Hello all, we've deployed dagster in our k8s clust...
# ask-community
w
Hello all, we've deployed dagster in our k8s cluster, and we get this error once in a while during the pipeline runs:
Copy code
TimeoutError: [Errno 110] Connection timed out
  File "/home/appuser/.local/lib/python3.7/site-packages/dagster/core/execution/api.py", line 748, in pipeline_execution_iterator
    for event in pipeline_context.executor.execute(pipeline_context, execution_plan):
  File "/home/appuser/.local/lib/python3.7/site-packages/dagster_celery/core_execution_loop.py", line 77, in core_celery_execution_loop
    if result.ready():
  File "/home/appuser/.local/lib/python3.7/site-packages/celery/result.py", line 317, in ready
    return self.state in self.backend.READY_STATES
  File "/home/appuser/.local/lib/python3.7/site-packages/celery/result.py", line 477, in state
    return self._get_task_meta()['status']
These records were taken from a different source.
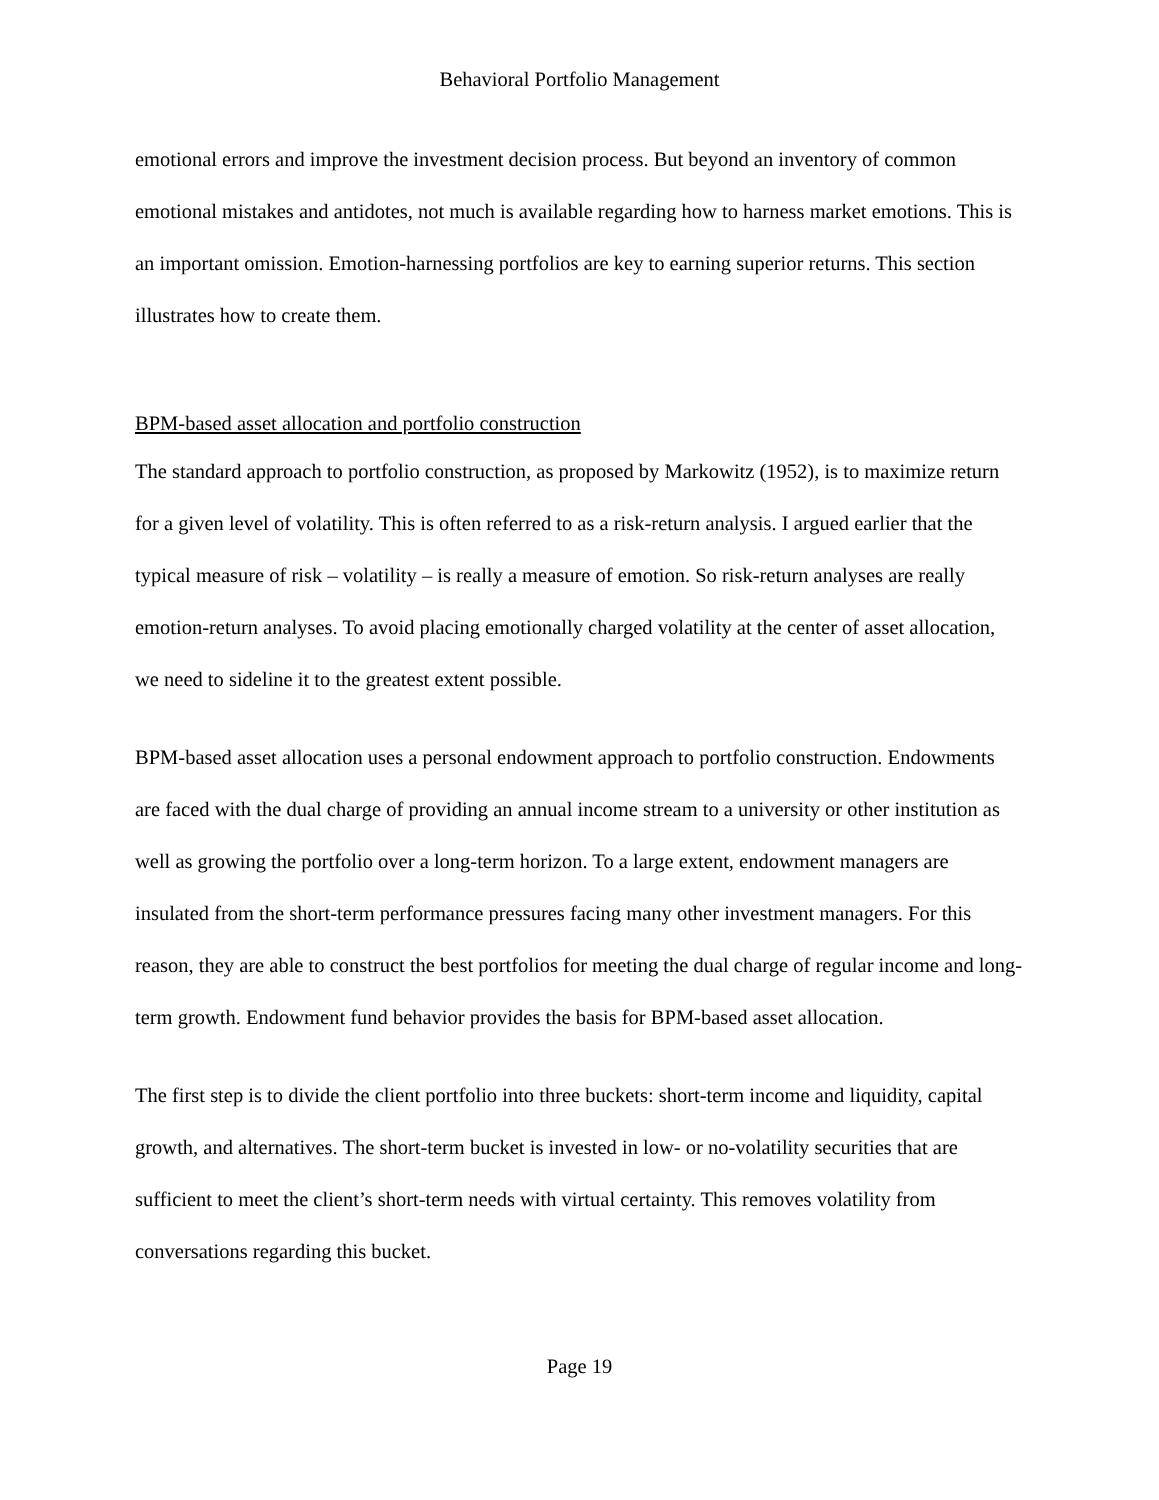Behavioral Portfolio Management
emotional errors and improve the investment decision process. But beyond an inventory of common emotional mistakes and antidotes, not much is available regarding how to harness market emotions. This is an important omission. Emotion-harnessing portfolios are key to earning superior returns. This section illustrates how to create them.
BPM-based asset allocation and portfolio construction
The standard approach to portfolio construction, as proposed by Markowitz (1952), is to maximize return for a given level of volatility. This is often referred to as a risk-return analysis. I argued earlier that the typical measure of risk – volatility – is really a measure of emotion. So risk-return analyses are really emotion-return analyses. To avoid placing emotionally charged volatility at the center of asset allocation, we need to sideline it to the greatest extent possible.
BPM-based asset allocation uses a personal endowment approach to portfolio construction. Endowments are faced with the dual charge of providing an annual income stream to a university or other institution as well as growing the portfolio over a long-term horizon. To a large extent, endowment managers are insulated from the short-term performance pressures facing many other investment managers. For this reason, they are able to construct the best portfolios for meeting the dual charge of regular income and long-term growth. Endowment fund behavior provides the basis for BPM-based asset allocation.
The first step is to divide the client portfolio into three buckets: short-term income and liquidity, capital growth, and alternatives. The short-term bucket is invested in low- or no-volatility securities that are sufficient to meet the client’s short-term needs with virtual certainty. This removes volatility from conversations regarding this bucket.
Page 19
  File "/home/appuser/.local/lib/python3.7/site-packages/celery/result.py", line 416, in _get_task_meta
    return self._maybe_set_cache(self.backend.get_task_meta(self.id))
  File "/home/appuser/.local/lib/python3.7/site-packages/celery/backends/rpc.py", line 240, in get_task_meta
    for acc in self._slurp_from_queue(task_id, self.accept, backlog_limit):
  File "/home/appuser/.local/lib/python3.7/site-packages/celery/backends/rpc.py", line 274, in _slurp_from_queue
    binding.declare()
  File "/home/appuser/.local/lib/python3.7/site-packages/kombu/entity.py", line 606, in declare
    self._create_queue(nowait=nowait, channel=channel)
  File "/home/appuser/.local/lib/python3.7/site-packages/kombu/entity.py", line 615, in _create_queue
    self.queue_declare(nowait=nowait, passive=False, channel=channel)
  File "/home/appuser/.local/lib/python3.7/site-packages/kombu/entity.py", line 650, in queue_declare
    nowait=nowait,
  File "/home/appuser/.local/lib/python3.7/site-packages/amqp/channel.py", line 1163, in queue_declare
    spec.Queue.DeclareOk, returns_tuple=True,
  File "/home/appuser/.local/lib/python3.7/site-packages/amqp/abstract_channel.py", line 99, in wait
    self.connection.drain_events(timeout=timeout)
  File "/home/appuser/.local/lib/python3.7/site-packages/amqp/connection.py", line 525, in drain_events
    while not self.blocking_read(timeout):
  File "/home/appuser/.local/lib/python3.7/site-packages/amqp/connection.py", line 530, in blocking_read
    frame = self.transport.read_frame()
  File "/home/appuser/.local/lib/python3.7/site-packages/amqp/transport.py", line 326, in read_frame
    frame_header = read(7, True)
  File "/home/appuser/.local/lib/python3.7/site-packages/amqp/transport.py", line 604, in _read
    s = recv(n - len(rbuf))  # see note above
  File "/usr/local/lib/python3.7/ssl.py", line 931, in read
    return self._sslobj.read(len)
do you guys have an idea which parameter I could use to increase the related timeout value?
j
I’ll note that unless you need specific Celery features, the
dagster-k8s
library is generally simpler to use https://docs.dagster.io/deployment/guides/kubernetes/deploying-with-helm
I see this open issue… but it’s not clear why you would be hitting but not other users (at least that I’m aware of) https://github.com/celery/celery/issues/4039
w
Thanks @johann for looking at this. We are using dagster v0.12.15. And we use celery because we'd like to be able to do parallel execution for certain solids. Maybe you have some better solution for this need in the later versions?
j
Yes- we have a
k8s_job_executor
. I don’t remember off the top of my head which version that was added in
w
ok then, I guess that we'll try to upgrade our version to solve this and benefit from other new features. Thanks!
👍 1